One fast and short way may be using data.table.
If you create two data.table's X and Y, both with keys, then the syntax is :
X[Y,roll=TRUE]
We call that a rolling join because we roll the prevailing observation in X forward to match the row in Y. See the examples in ?data.table and the introduction vignette.
Another way to do this is the zoo package which has locf (last observation carried forward), and possibly other packages too.
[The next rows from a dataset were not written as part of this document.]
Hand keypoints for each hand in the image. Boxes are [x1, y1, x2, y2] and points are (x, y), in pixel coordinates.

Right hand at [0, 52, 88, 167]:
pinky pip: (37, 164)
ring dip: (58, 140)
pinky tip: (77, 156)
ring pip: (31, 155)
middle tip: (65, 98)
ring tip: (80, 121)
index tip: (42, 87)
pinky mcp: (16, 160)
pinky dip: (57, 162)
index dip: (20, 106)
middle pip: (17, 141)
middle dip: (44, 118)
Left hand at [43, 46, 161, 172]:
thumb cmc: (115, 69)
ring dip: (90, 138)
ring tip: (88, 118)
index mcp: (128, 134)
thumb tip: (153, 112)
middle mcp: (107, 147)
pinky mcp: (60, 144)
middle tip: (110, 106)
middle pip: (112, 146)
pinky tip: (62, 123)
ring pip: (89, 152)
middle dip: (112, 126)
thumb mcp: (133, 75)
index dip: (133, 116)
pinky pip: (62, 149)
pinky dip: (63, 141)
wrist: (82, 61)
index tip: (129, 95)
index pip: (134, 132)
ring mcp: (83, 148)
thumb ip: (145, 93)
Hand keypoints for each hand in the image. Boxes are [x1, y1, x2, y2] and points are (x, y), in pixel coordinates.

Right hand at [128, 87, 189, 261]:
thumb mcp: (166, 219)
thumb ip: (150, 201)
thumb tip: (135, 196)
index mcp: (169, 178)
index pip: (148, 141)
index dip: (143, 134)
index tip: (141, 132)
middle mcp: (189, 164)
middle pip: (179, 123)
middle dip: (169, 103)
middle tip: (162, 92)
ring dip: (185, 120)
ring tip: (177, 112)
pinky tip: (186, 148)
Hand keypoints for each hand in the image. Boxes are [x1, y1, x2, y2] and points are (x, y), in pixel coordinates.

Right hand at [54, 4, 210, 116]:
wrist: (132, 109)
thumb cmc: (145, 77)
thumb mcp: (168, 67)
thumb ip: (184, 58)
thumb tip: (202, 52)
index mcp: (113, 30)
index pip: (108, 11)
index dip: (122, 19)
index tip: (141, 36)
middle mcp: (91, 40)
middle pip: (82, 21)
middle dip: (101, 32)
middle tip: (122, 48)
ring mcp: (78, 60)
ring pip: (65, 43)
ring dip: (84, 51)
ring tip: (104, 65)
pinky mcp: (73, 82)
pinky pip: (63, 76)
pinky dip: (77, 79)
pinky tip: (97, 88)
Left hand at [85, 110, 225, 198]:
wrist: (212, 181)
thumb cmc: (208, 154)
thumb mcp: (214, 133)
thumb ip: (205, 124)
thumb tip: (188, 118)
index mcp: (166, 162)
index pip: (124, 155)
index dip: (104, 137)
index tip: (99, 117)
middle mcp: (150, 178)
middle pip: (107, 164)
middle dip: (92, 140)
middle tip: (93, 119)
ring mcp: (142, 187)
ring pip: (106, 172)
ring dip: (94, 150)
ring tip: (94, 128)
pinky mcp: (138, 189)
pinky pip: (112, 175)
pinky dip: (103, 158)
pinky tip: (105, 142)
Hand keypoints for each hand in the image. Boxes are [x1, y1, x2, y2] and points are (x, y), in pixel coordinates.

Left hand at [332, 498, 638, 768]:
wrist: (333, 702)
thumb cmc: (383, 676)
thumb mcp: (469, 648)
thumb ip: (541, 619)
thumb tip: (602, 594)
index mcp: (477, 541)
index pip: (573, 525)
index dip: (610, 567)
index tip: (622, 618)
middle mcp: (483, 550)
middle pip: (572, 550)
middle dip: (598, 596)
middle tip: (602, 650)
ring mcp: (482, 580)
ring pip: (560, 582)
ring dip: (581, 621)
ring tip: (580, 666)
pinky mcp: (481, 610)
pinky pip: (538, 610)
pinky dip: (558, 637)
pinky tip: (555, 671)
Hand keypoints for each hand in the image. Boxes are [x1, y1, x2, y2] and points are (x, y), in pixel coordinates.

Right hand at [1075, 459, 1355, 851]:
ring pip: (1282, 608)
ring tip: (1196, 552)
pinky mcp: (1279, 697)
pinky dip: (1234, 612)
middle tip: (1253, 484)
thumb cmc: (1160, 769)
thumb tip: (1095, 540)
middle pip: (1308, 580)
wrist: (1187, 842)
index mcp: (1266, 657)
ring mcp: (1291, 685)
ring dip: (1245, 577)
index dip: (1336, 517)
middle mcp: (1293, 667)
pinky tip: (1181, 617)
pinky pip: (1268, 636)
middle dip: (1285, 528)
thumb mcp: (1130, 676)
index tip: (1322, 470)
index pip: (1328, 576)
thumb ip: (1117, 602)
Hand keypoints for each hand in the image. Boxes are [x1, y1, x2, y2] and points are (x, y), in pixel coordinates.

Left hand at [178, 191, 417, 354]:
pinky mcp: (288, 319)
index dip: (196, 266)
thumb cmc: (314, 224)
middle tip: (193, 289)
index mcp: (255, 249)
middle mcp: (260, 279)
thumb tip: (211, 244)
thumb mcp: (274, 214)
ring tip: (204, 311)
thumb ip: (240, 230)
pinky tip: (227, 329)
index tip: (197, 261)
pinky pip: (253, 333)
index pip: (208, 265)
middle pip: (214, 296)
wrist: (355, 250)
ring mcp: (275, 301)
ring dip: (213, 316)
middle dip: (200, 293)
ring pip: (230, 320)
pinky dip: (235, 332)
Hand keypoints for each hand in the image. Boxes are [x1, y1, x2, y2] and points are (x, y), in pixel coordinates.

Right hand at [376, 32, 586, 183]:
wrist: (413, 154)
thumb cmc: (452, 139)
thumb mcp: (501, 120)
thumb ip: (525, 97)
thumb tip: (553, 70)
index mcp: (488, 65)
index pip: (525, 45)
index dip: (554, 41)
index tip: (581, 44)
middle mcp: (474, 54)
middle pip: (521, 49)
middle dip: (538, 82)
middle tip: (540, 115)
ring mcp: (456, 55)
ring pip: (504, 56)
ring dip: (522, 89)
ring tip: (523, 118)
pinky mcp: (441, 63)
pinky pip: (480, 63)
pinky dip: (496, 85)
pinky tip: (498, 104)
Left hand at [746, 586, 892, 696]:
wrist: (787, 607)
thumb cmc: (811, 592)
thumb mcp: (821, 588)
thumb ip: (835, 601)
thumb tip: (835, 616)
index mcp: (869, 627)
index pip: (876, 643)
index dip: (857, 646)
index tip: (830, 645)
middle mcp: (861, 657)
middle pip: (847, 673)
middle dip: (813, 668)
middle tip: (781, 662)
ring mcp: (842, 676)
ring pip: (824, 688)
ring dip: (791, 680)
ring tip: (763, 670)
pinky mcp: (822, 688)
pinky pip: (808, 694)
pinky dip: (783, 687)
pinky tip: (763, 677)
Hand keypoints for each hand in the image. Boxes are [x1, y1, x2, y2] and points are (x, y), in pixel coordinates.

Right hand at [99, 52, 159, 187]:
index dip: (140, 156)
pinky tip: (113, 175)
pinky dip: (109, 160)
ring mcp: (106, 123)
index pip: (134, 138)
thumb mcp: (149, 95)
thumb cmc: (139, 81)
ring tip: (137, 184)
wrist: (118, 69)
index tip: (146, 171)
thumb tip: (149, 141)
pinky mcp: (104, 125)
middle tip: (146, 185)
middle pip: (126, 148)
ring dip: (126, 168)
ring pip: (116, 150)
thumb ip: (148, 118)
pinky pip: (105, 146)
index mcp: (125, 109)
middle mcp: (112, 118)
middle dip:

I'm not sure if you mean closest in terms of location, or time. If location, and that location is x,y coordinates then you will need some distance measure in 2D space I guess. data.table only does univariate 'closest' e.g. by time. Reading your question for a 2nd time it does seem you mean closest in the prevailing sense though.
EDIT: Seen the example data now. data.table won't do this in one step because although it can roll forwards or backwards, it won't roll to the nearest. You could do it with an extra step using which=TRUE and then test whether the one after the prevailing was actually closer.